Return the data that follows exactly as it appears. Pictures do not belong in the copy.

Segment Start: EXERCISE DATA

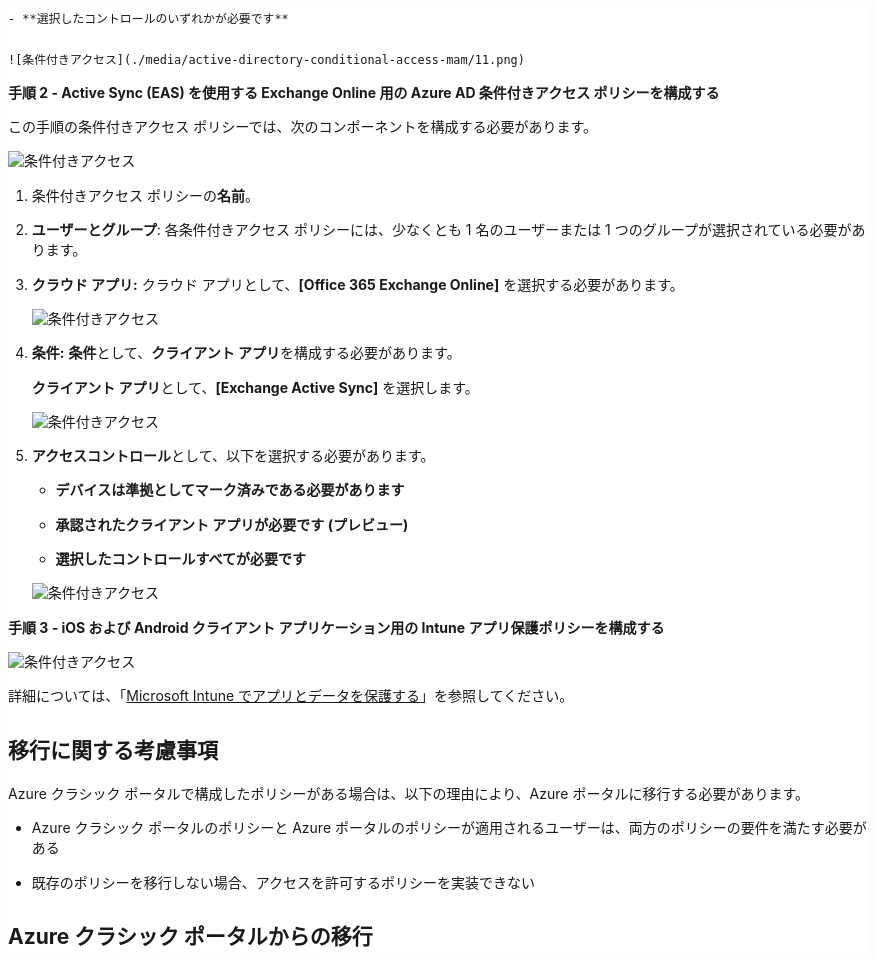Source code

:     - **選択したコントロールのいずれかが必要です**   
 
    ![条件付きアクセス](./media/active-directory-conditional-access-mam/11.png)



**手順 2 - Active Sync (EAS) を使用する Exchange Online 用の Azure AD 条件付きアクセス ポリシーを構成する**

この手順の条件付きアクセス ポリシーでは、次のコンポーネントを構成する必要があります。

![条件付きアクセス](./media/active-directory-conditional-access-mam/61.png)

1. 条件付きアクセス ポリシーの**名前**。

2. **ユーザーとグループ**: 各条件付きアクセス ポリシーには、少なくとも 1 名のユーザーまたは 1 つのグループが選択されている必要があります。

3. **クラウド アプリ:** クラウド アプリとして、**[Office 365 Exchange Online]** を選択する必要があります。 

    ![条件付きアクセス](./media/active-directory-conditional-access-mam/07.png)

4. **条件:** **条件**として、**クライアント アプリ**を構成する必要があります。 

    **クライアント アプリ**として、**[Exchange Active Sync]** を選択します。

    ![条件付きアクセス](./media/active-directory-conditional-access-mam/08.png)

5. **アクセスコントロール**として、以下を選択する必要があります。

    - **デバイスは準拠としてマーク済みである必要があります**

    - **承認されたクライアント アプリが必要です (プレビュー)**

    - **選択したコントロールすべてが必要です**   
 
    ![条件付きアクセス](./media/active-directory-conditional-access-mam/64.png)




**手順 3 - iOS および Android クライアント アプリケーション用の Intune アプリ保護ポリシーを構成する**


![条件付きアクセス](./media/active-directory-conditional-access-mam/09.png)

詳細については、「[Microsoft Intune でアプリとデータを保護する](https://docs.microsoft.com/intune-classic/deploy-use/protect-apps-and-data-with-microsoft-intune)」を参照してください。



## <a name="migration-considerations"></a>移行に関する考慮事項

Azure クラシック ポータルで構成したポリシーがある場合は、以下の理由により、Azure ポータルに移行する必要があります。


- Azure クラシック ポータルのポリシーと Azure ポータルのポリシーが適用されるユーザーは、両方のポリシーの要件を満たす必要がある 

- 既存のポリシーを移行しない場合、アクセスを許可するポリシーを実装できない


## <a name="migration-from-the-azure-classic-portal"></a>Azure クラシック ポータルからの移行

Segment End: EXERCISE DATA

WRITTEN ANSWER »
Source code

:     - **選択したコントロールのいずれかが必要です**   
 
    ![条件付きアクセス](./media/active-directory-conditional-access-mam/11.png)



**手順 2 - Active Sync (EAS) を使用する Exchange Online 用の Azure AD 条件付きアクセス ポリシーを構成する**

この手順の条件付きアクセス ポリシーでは、次のコンポーネントを構成する必要があります。

![条件付きアクセス](./media/active-directory-conditional-access-mam/61.png)

1. 条件付きアクセス ポリシーの**名前**。

2. **ユーザーとグループ**: 各条件付きアクセス ポリシーには、少なくとも 1 名のユーザーまたは 1 つのグループが選択されている必要があります。

3. **クラウド アプリ:** クラウド アプリとして、**[Office 365 Exchange Online]** を選択する必要があります。 

    ![条件付きアクセス](./media/active-directory-conditional-access-mam/07.png)

4. **条件:** **条件**として、**クライアント アプリ**を構成する必要があります。 

    **クライアント アプリ**として、**[Exchange Active Sync]** を選択します。

    ![条件付きアクセス](./media/active-directory-conditional-access-mam/08.png)

5. **アクセスコントロール**として、以下を選択する必要があります。

    - **デバイスは準拠としてマーク済みである必要があります**

    - **承認されたクライアント アプリが必要です (プレビュー)**

    - **選択したコントロールすべてが必要です**   
 
    ![条件付きアクセス](./media/active-directory-conditional-access-mam/64.png)




**手順 3 - iOS および Android クライアント アプリケーション用の Intune アプリ保護ポリシーを構成する**


![条件付きアクセス](./media/active-directory-conditional-access-mam/09.png)

詳細については、「[Microsoft Intune でアプリとデータを保護する](https://docs.microsoft.com/intune-classic/deploy-use/protect-apps-and-data-with-microsoft-intune)」を参照してください。



## <a name="migration-considerations"></a>移行に関する考慮事項

Azure クラシック ポータルで構成したポリシーがある場合は、以下の理由により、Azure ポータルに移行する必要があります。


- Azure クラシック ポータルのポリシーと Azure ポータルのポリシーが適用されるユーザーは、両方のポリシーの要件を満たす必要がある 

- 既存のポリシーを移行しない場合、アクセスを許可するポリシーを実装できない


## <a name="migration-from-the-azure-classic-portal"></a>Azure クラシック ポータルからの移行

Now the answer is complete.